At the same time, the Social Democrats were yet again caught up in embarrassments of their own making. Gerhard Schroder, the man who could replace Mr Scharping as party leader if things go badly for the SPD tomorrow, was criticised for hinting that he could serve in a grand coalition - Social and Christian Democrats together, under Mr Kohl. Mr Schroder argued that, for him, Mr Kohl was 'not a non-person'.

The subject of a possible grand coalition is taboo in both main parties, lest it lead to defeatist thinking. Hen ning Voscherau, SPD mayor of Hamburg, criticised Mr Schroder for 'smashing china', while Friedrich Bohl, head of the Chancellor's office, gleefully declared that Mr Schroder was 'leaving the sinking SPD ship'.

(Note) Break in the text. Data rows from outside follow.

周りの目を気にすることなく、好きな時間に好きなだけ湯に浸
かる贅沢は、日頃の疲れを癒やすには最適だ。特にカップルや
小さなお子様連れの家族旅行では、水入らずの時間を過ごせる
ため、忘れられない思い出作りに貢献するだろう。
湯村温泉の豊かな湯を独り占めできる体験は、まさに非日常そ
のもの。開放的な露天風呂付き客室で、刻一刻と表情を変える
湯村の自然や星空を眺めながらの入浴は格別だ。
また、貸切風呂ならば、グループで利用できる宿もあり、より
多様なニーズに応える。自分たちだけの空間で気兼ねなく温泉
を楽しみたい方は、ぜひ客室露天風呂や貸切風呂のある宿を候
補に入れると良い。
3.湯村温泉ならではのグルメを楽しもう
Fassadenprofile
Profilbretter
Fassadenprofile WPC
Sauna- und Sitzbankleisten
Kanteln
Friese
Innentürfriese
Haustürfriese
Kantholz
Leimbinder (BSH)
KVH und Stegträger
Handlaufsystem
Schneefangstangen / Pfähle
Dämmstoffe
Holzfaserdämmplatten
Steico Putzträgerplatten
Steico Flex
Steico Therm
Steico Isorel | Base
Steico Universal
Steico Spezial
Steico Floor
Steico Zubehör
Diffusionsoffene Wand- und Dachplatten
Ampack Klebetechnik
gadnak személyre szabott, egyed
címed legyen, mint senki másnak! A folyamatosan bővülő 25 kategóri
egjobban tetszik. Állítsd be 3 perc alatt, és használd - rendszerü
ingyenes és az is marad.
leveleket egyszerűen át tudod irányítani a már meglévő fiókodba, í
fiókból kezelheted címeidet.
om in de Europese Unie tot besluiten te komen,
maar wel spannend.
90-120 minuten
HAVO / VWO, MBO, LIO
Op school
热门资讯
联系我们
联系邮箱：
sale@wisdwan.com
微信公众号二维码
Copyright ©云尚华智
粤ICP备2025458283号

Mr Schroder weighed in with some damage-limitation of his own, emphasising that he, too, was against the prospect of a grand coalition, and that his comments had been purely 'theoretical'.

As election day approaches, the polls suggest that the two sides are, in effect, neck and neck. The Christian Democrats are ahead of the SPD - but they would probably need their present junior coalition partners, the Free Democrats (FDP), in order to hold more seats than the combined forces of the SPD and their likely coalition partners, the Greens.

Despite a slight recovery in its fortunes, it is still unclear whether the FDP will clear the 5-per-cent hurdle necessary to take seats in parliament. One of Mr Scharping's favourite election-trail quips is that the FDP stands for fast drei Prozent - almost 3 per cent - a reference to the party's recent dismal performance in regional elections. Optimists within the FDP take comfort from the fact that the party has often done better nationally than it has in the regions.

Another unknown quantity is the performance of the PDS, the former Communists. If the party gains at least three first-past-the-post seats in east Berlin, then, according to the German electoral rules, it will be allowed to pick up a total of 20 or 30 seats in the federal parliament - even if, as expected, it gets less than 5 per cent of the nation-wide vote.

Theoretically at least, its votes in the Bundestag could then be on offer for the Social Democrats to unseat Mr Kohl and install an SPD chancellor. For the SPD, this prospect is both tempting and embarrassing.

Mr Kohl has repeatedly argued that the SPD would seize the opportunity of doing a deal with the PDS, if that would enable them to form a minority government - as happened in June in Saxony- Anhalt, eastern Germany.

Mr Scharping has denied the accusation. Now, Mr Schroder, too, has sought to quash speculation of an electoral pact. He argued that it was 'objectively not possible to rule the country with a red- green (Social Democrat and Green) coalition, which would be supported or tolerated by the PDS'.